The problem |
If a record contains a picture, skip the picture and transcribe the rest exactly.

Supplied records |
⟨

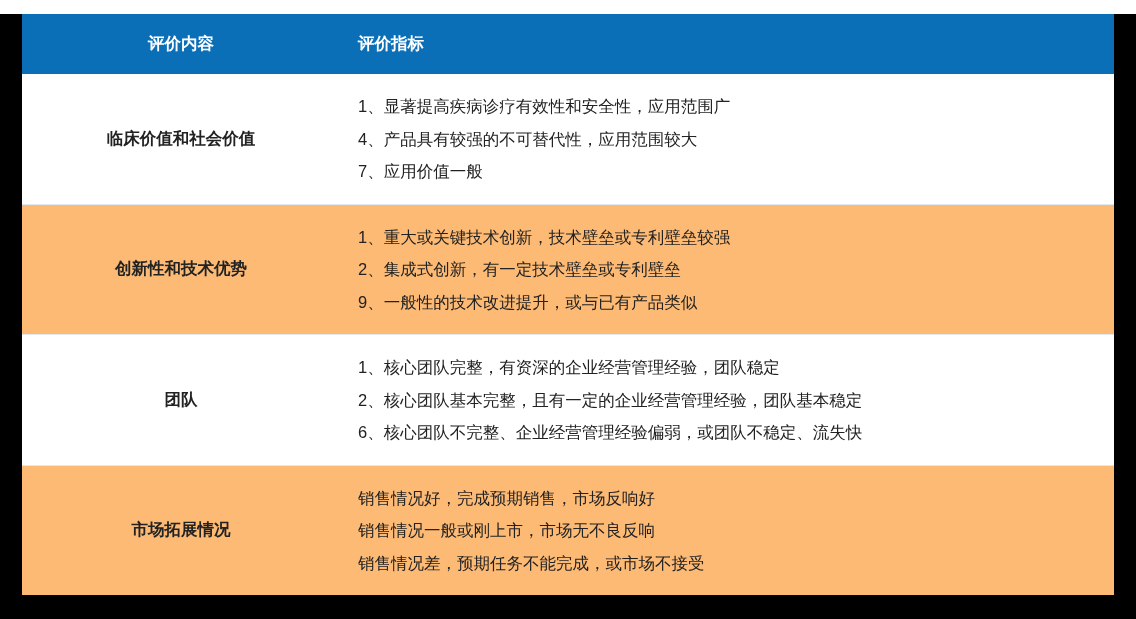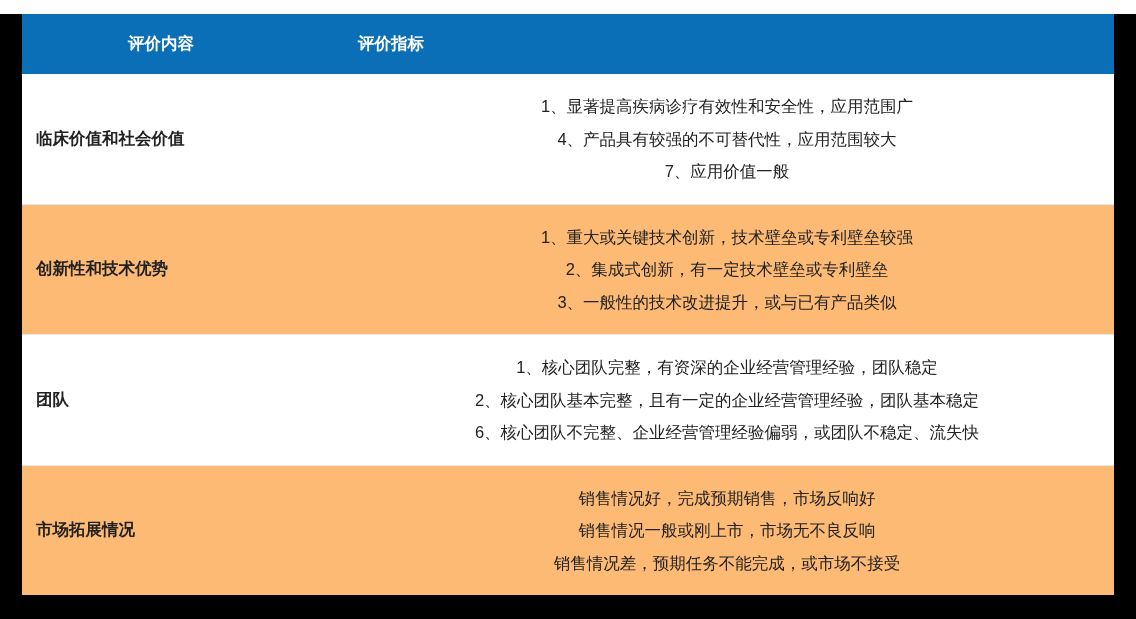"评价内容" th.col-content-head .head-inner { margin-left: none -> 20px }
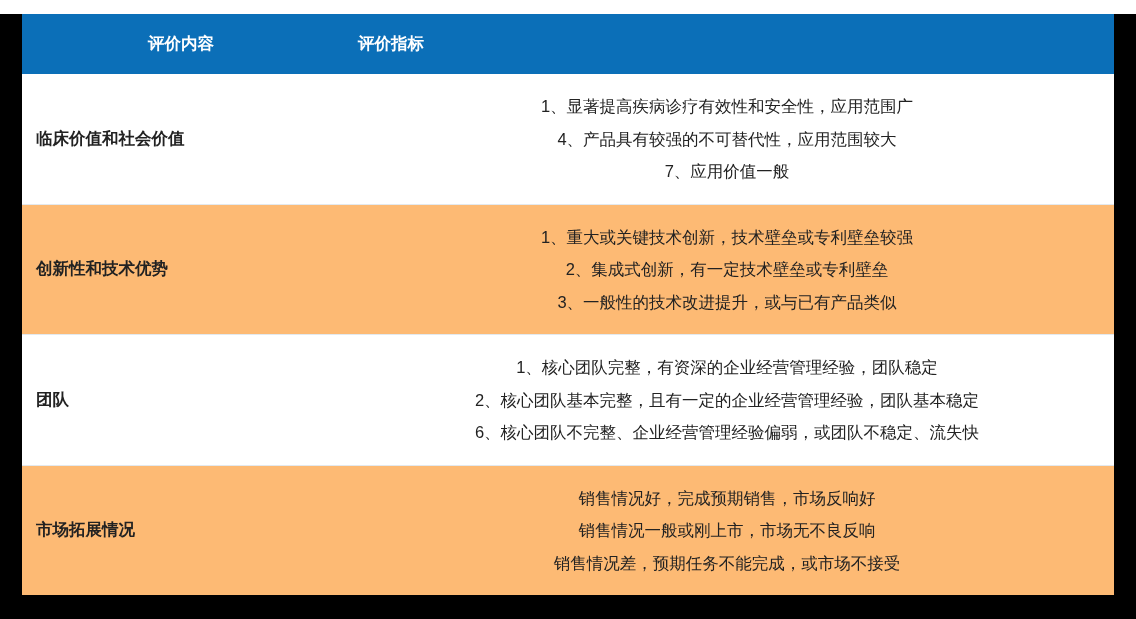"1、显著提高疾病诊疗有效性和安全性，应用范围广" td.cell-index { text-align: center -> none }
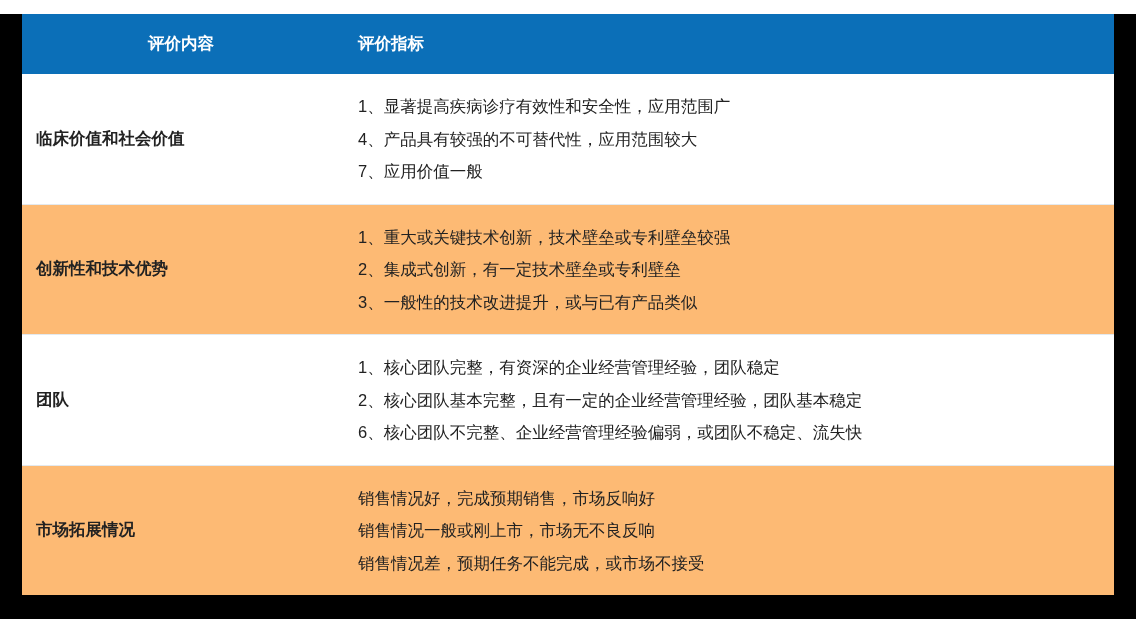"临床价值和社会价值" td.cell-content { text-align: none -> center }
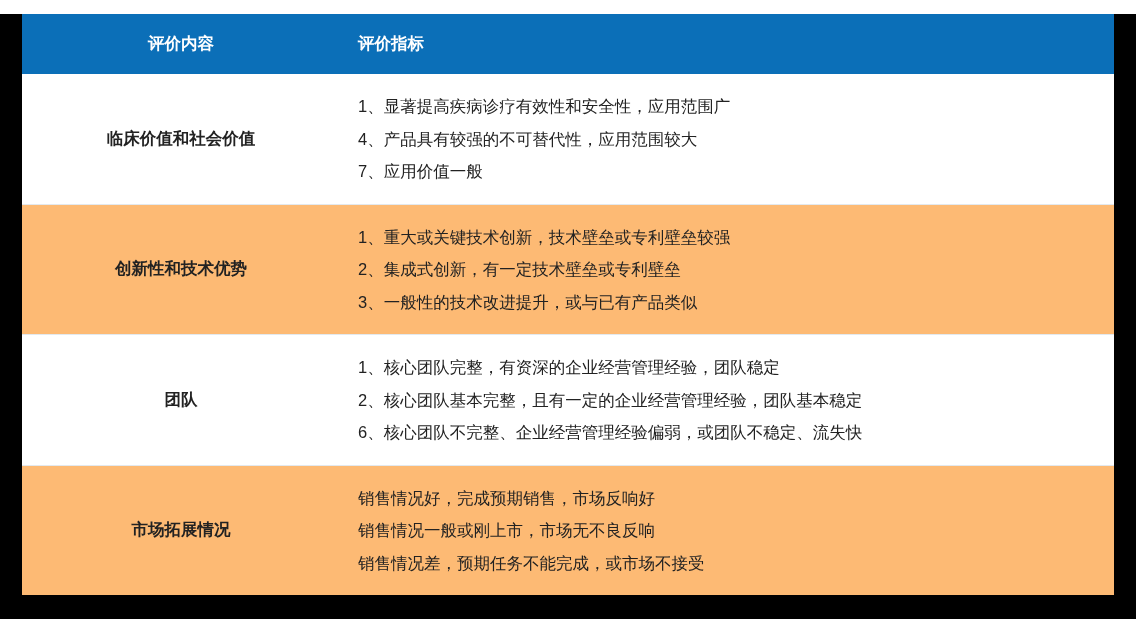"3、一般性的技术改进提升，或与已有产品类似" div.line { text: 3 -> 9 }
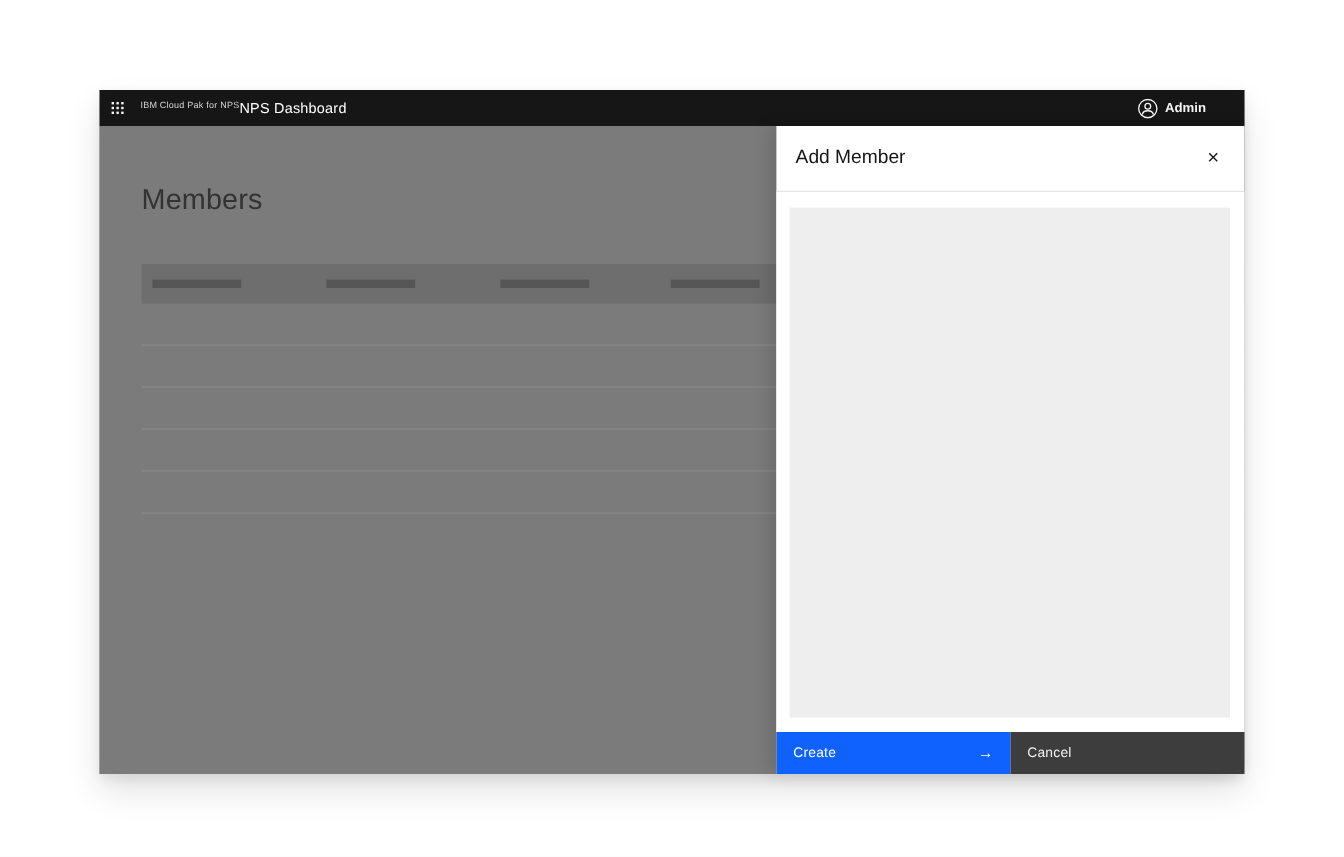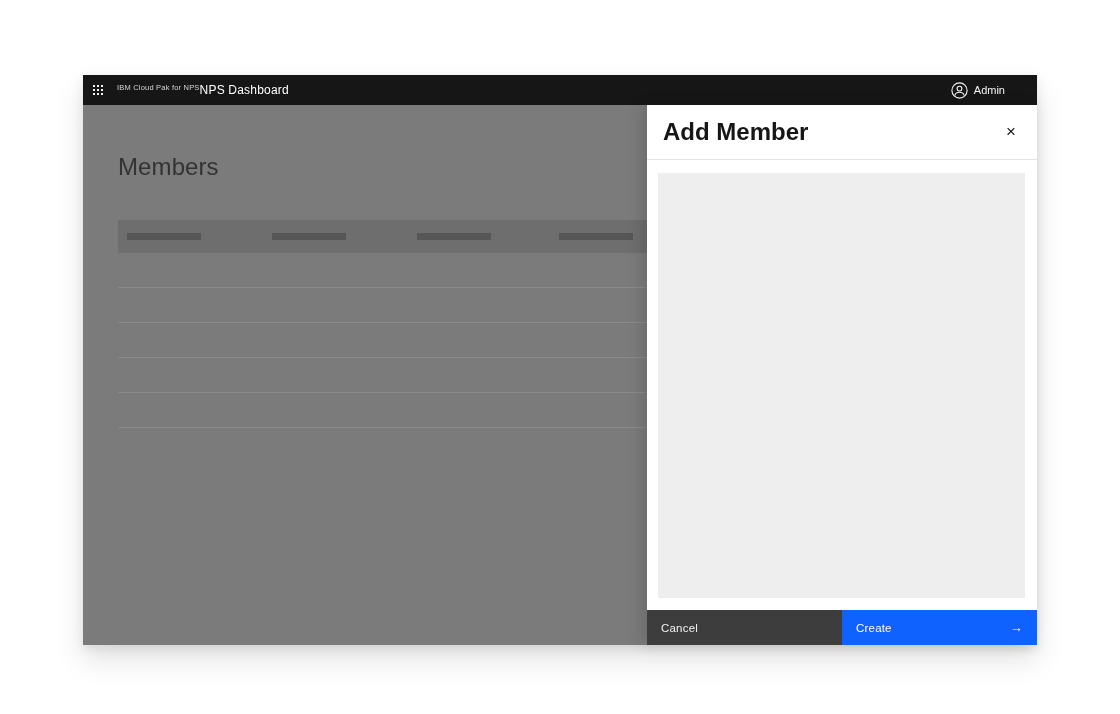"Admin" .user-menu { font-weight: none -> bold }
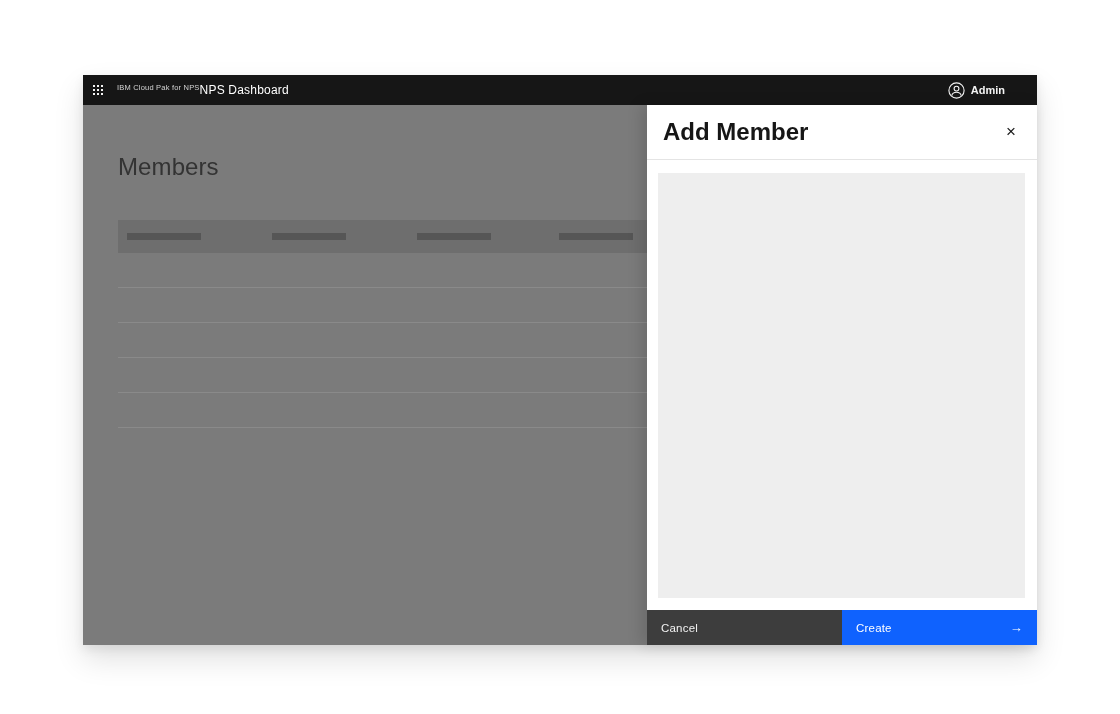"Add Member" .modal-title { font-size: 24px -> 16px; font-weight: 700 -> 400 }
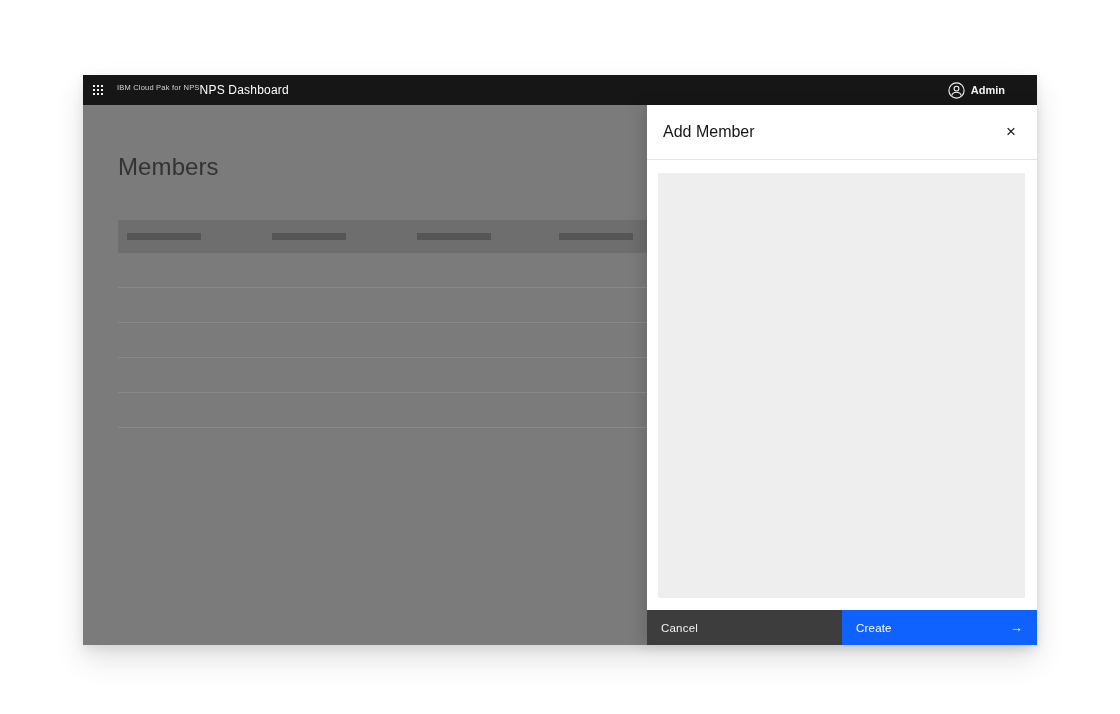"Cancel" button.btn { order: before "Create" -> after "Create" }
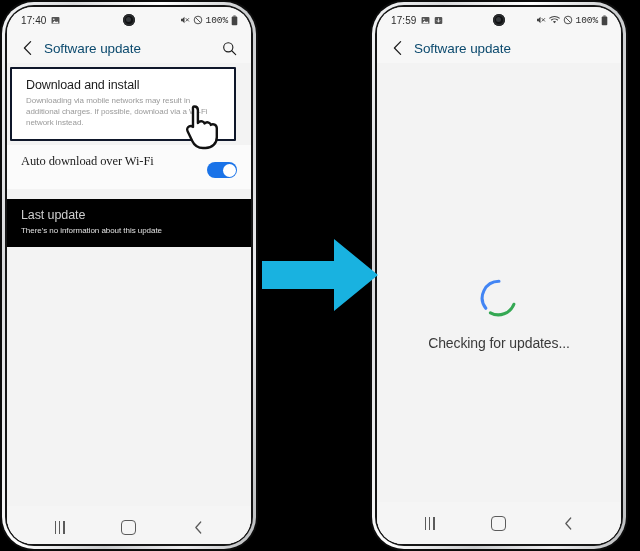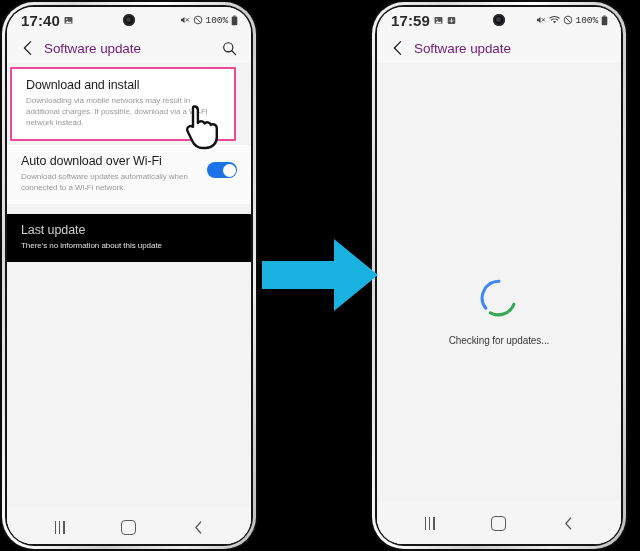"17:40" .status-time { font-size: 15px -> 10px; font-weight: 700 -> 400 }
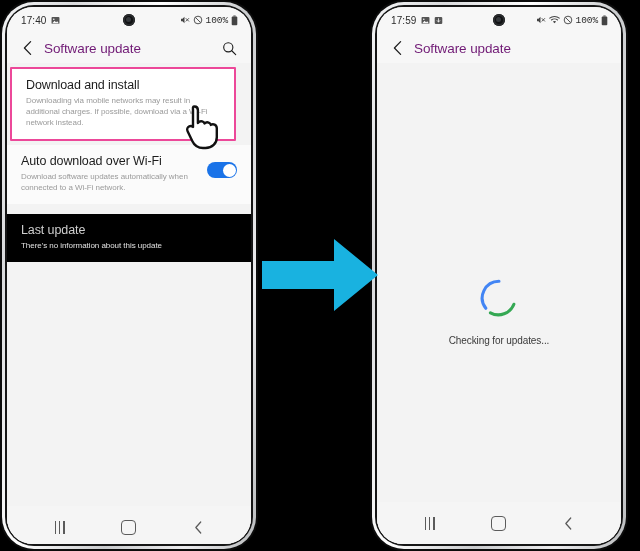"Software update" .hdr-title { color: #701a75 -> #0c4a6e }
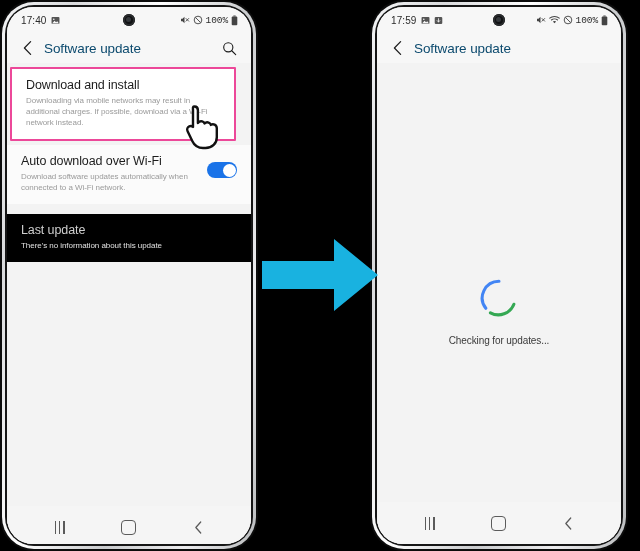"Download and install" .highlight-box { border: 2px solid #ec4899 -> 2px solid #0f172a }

⟩

Output of the task |
"评价内容" th.col-content-head .head-inner { margin-left: none -> 20px }
"1、显著提高疾病诊疗有效性和安全性，应用范围广" td.cell-index { text-align: center -> none }
"临床价值和社会价值" td.cell-content { text-align: none -> center }
"3、一般性的技术改进提升，或与已有产品类似" div.line { text: 3 -> 9 }
"Admin" .user-menu { font-weight: none -> bold }
"Add Member" .modal-title { font-size: 24px -> 16px; font-weight: 700 -> 400 }
"Cancel" button.btn { order: before "Create" -> after "Create" }
"17:40" .status-time { font-size: 15px -> 10px; font-weight: 700 -> 400 }
"Software update" .hdr-title { color: #701a75 -> #0c4a6e }
"Download and install" .highlight-box { border: 2px solid #ec4899 -> 2px solid #0f172a }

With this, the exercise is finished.